On the back of strong industrial growth, it registered 40% jump in sales to 34 cr whereas PAT shot up 125% to 2 cr for FY07. So it reported an EPS of nearly 7 Rs on a small equity of 3.10 cr. It declared 15% dividend for FY07 against 10% last year and the scrip is still trading cum dividend giving a yield of approx 3% at CMP. For the June’07 quarter, sales grew by 35% to 7.90 cr but NP increased by 70% to 0.44 cr due to better operating margin. Accordingly for the current year it may clock a turnover of 45 cr and profit of 3 cr i.e. EPS of 10 Rs on current equity. With 52 week H/L as 71/30 Rs and promoter holding of 70%, this engineering company is trading reasonably cheap at a market cap of merely 17 cr. Investors are advised to buy at current levels as share price has the potential to appreciate 50% in 12~15 months.

Ansal Buildwell Ltd - 78.00 Rs

Incorporated in 1983, Ansal Buildwell Ltd (ABL) - flagship company of the high profile Ansal Group, is a well known player in the field of real estate development and construction. It has presence across the real estate sector and has expertise in developing shopping complex, malls, residential township, row houses, sky scrappers, corporate offices etc. In short it caters to both - residential as well as commercial sector. Notably, the group has a major contribution in converting the Connaught place, Delhi into an enviable commercial business district. Although company has majority projects in Gurgaon, still it can boast of developing landmarks like Sushant Lok I, II and III in south of Delhi, Ansal KRSNA-I & II, Ansal FORTE at Bangalore, Ansal's Riverdale at Kochi and Ansal's Green Valley at Dehradun and Prakash Enclave at Moradabad.

Shalimar Residency, Executive Residency, Silver Crest, Eden Villa, Oriental Homes, Royale Casa, Sushant Floors and Flexi Homes are few of its popular residential creations. In order to cater the elite class, company has recently designed and constructed prestigious projects namely 'Florence Homes', 'Florence Super', 'Florence Grand', 'Florence Manor' & 'Florence Elite' in Gurgaon. All these schemes are complete and possession is being offered to the respective clients. Among the ongoing and new projects, ABL is developing Florence Marvel & Florence Villa in Gurgaon and a huge residential township called “Ansal City” in Amritsar, Punjab. It has also acquired around 35 acres of land at Kochi for development of plots, villas and town houses, again under the project name “Ansal City”. On the commercial front company has completely handed over the corporate park namely Sushant Tower and Navkriti Arcade. It is now constructing a huge shopping mall called ‘BOOM PLAZA’ in Guragaon only. In the wake of the booming real estate industry, ABL has acquired land in Amritsar, Jaipur, Panipat, Faridabad and Jhansi. Infact in Faridabad company is venturing into multi-storeyed group housing societies.

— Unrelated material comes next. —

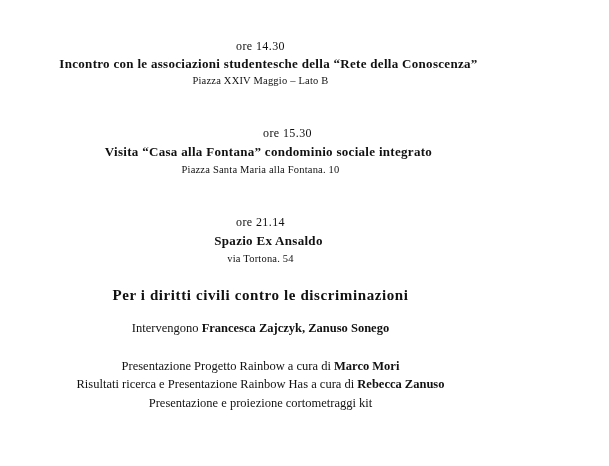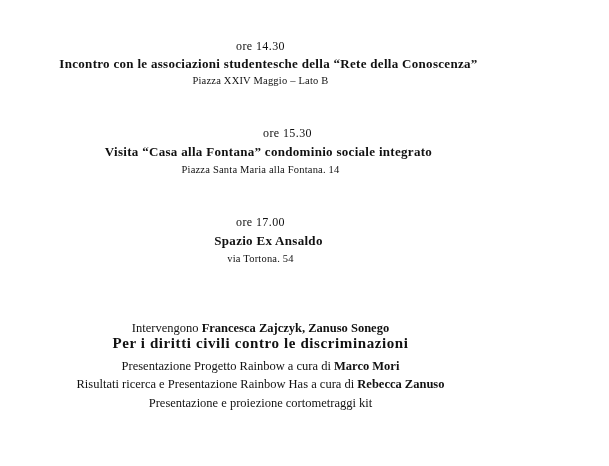"Piazza Santa Maria alla Fontana." div.line { text: 14 -> 10 }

Apart from real estate, ABL also carries out hi-tech engineering projects and has successfully being associated with Baner hydel project, Sardar Sarover Narmada main canal project, Jammu Udhampur rail link project, Bangladesh road project etc. Currently it is engaged in Thoubal spillway project-Manipur, NEIGRIHMS Project-Shillong, Palam Drain Project-Delhi & C-DOT main R&D building project-Delhi. Incidentally, company has diversified into hospitality also and has completed the work of group housing club namely 'Harmony Club'. Due to encouraging response for the membership, it has started another hospitality project 'Club Florence'. ABL has further expanded its area of operation by giving consultancy in sales & marketing of real estate to various new property owners. Moreover in joint venture with Chaudhari group of Nepal it has developed three projects in Nepal namely Kathmandu Residency, Mount View Residency Phase-I & Phase –II which are completely sold out and handed over.

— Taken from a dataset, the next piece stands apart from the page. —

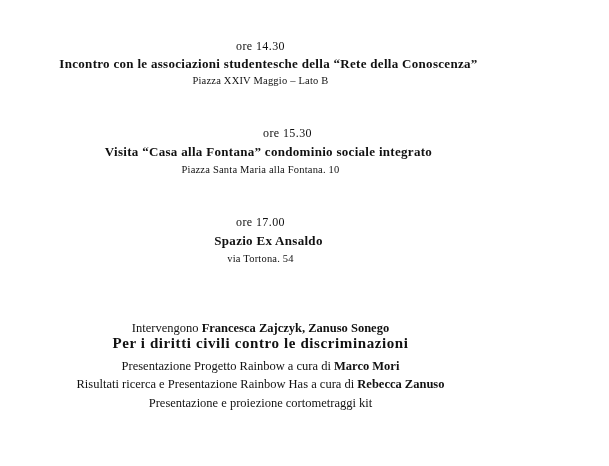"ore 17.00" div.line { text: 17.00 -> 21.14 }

Financially, ABL recorded a marginal growth of 5% in total revenue to 120 cr but its PAT quadrupled to 7.25 cr for FY07 against 1.70 cr last year. Hence it reported an EPS of 10 Rs and declared 18% dividend. For the latest June qtr, its topline grew by 30% to 28 cr whereas NP jumped up 70% to 1.80 cr. Hence for FY08 it may report revenue of 150 cr and profit of 10 cr which leads to an EPS of 14 Rs on small equity of 7.40 cr. Even at a modest discounting by 8x times, share price can shoot up to 120 Rs (50% appreciation) in 9 - 12 months.